Porträt von La Cati mit Fächer

La Cati

La Cati ist international als Flamencotänzerin, Choreografin und Dozentin sowohl für Flamenco als auch für Latin Lady Styling tätig. Sie tanzte und choreografiert für „Carmen“ an der Deutschen Oper am Rhein sowie für das Apollo Varieté u.v.m. Als motivierende und fundiert arbeitende Dozentin geschätzt, vermittelt sie die facettenreiche Komplexität des Flamenco sowie das Gefühl für die Körperarbeit im Latin Lady Styling.

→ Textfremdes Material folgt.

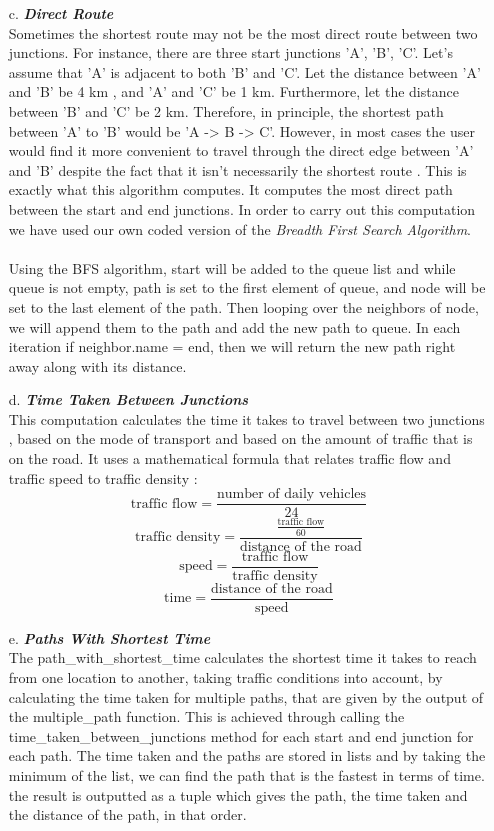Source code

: \documentclass[fontsize=11pt]{IEEEtran}
\begin{document}
\begin{enumerate}
\\
   \item[c.] \textbf{\textit{Direct Route}}\\
   Sometimes the shortest route may not be the most direct route between two junctions. For instance, there are three start junctions 'A', 'B', 'C'. Let's assume that 'A' is adjacent to both 'B' and 'C'.  Let the distance between 'A' and 'B' be 4 km , and 'A' and 'C' be 1 km. Furthermore, let the distance between 'B' and 'C'  be 2 km. Therefore, in principle, the shortest path between 'A' to 'B' would be 'A -> B -> C'. However, in most cases the user would find it more convenient to travel through the direct edge between 'A' and 'B' despite the fact that it isn't necessarily the shortest route . This is exactly what this algorithm computes. It computes the most direct path between the start and end junctions. In order to carry out this computation we have used our own coded version of the \textit{Breadth First Search Algorithm}.\cite{4} \cite{5} \\
   \\
   Using the BFS algorithm, start will be added to the queue list and while queue is not empty, path is set to the first element of queue, and node will be set to the last element of the path. Then looping over the neighbors of node, we will append them to the path and add the new path to queue. In each iteration if neighbor.name = end, then we will return the new path right away along with its distance.
 \\
   \item[d.] \textbf{\textit{Time Taken Between Junctions}}\\
   This computation calculates the time it takes to travel between two junctions , based on the mode of transport and based on the amount of traffic that is on the road. It uses a mathematical formula that relates traffic flow and traffic speed to traffic density \cite{6}:
   \[
    \text{traffic flow} = \frac{\text{number of daily vehicles}}{24}
   \]
   \[
   \text{traffic density} = \frac{\frac{\text{traffic flow}}{60}}{\text{distance of the road}}
   \]
   \[
   \text{speed} = \frac{\text{traffic flow}}{\text{traffic density}}
   \]
   \[
   \text{time} = \frac{\text{distance of the road}}{\text{speed}}
   \]
\newpage
   \item[e.] \textbf{\textit{Paths With Shortest Time}}\\
   The path\_with\_shortest\_time calculates the shortest time it takes to reach from one location to another, taking traffic conditions into account, by calculating the time taken for multiple paths, that are given by the output of the multiple\_path function. This is achieved through calling the time\_taken\_between\_junctions method for each start and end junction for each path. The time taken and the paths are stored in lists and by taking the minimum of the list, we can find the path that is the fastest in terms of time. the result is outputted as a tuple which gives the path, the time taken and the distance of the path, in that order.

\end{enumerate}
\end{document}
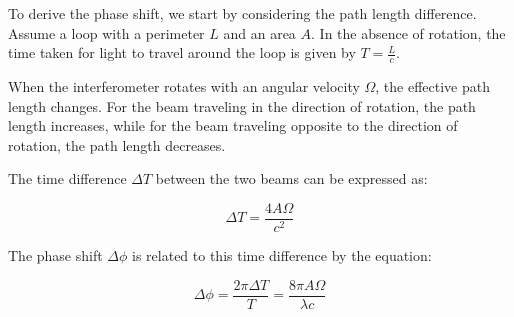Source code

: \documentclass[
  a4paper,
]{book}
\begin{document}
To derive the phase shift, we start by considering the path length
difference. Assume a loop with a perimeter \(L\) and an area \(A\). In
the absence of rotation, the time taken for light to travel around the
loop is given by \(T = \frac{L}{c}\).

When the interferometer rotates with an angular velocity \(\Omega\), the
effective path length changes. For the beam traveling in the direction
of rotation, the path length increases, while for the beam traveling
opposite to the direction of rotation, the path length decreases.

The time difference \(\Delta T\) between the two beams can be expressed
as:

\[
\Delta T = \frac{4 A \Omega}{c^2}
\]

The phase shift \(\Delta \phi\) is related to this time difference by
the equation:

\[
\Delta \phi = \frac{2 \pi \Delta T}{T} = \frac{8 \pi A \Omega}{\lambda c}
\]
\end{document}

La Cati verbindet moderne Einflüsse mit der Tradition und überzeugt durch ihre erfrischende und sowohl eleganten als auch kraftvolle Interpretation des jeweiligen Tanzstils.

Daniel Munoz und Paula Comitre

Paula Comitre / Daniel Muñoz

Mehr als ein Jahrzehnt ist es her, dass Daniel Muñoz unter dem Pseudonym Artomático anfing, die Möglichkeiten des Dialogs zwischen elektronischer Musik und Flamenco auszuloten. Aus einer Karriere als Schlagzeuger, Tontechniker und Produzent entstand nach mehreren Jahren intensiver Arbeit sein Debütalbum Electroflamenco. Basierend auf Gesprächen und Experimenten mit Tänzer*innen, Musiker*innen und Sänger*innen schuf Daniel Muñoz mit Sequenzern, Samples, Programmierung, Rhythmen und Klängen seine eigene musikalische Welt. Seitdem entwickelt sich diese künstlerische Arbeit beständig weiter. Zuletzt schloss Artomático sich mit der Tänzerin Paula Comitre zusammen.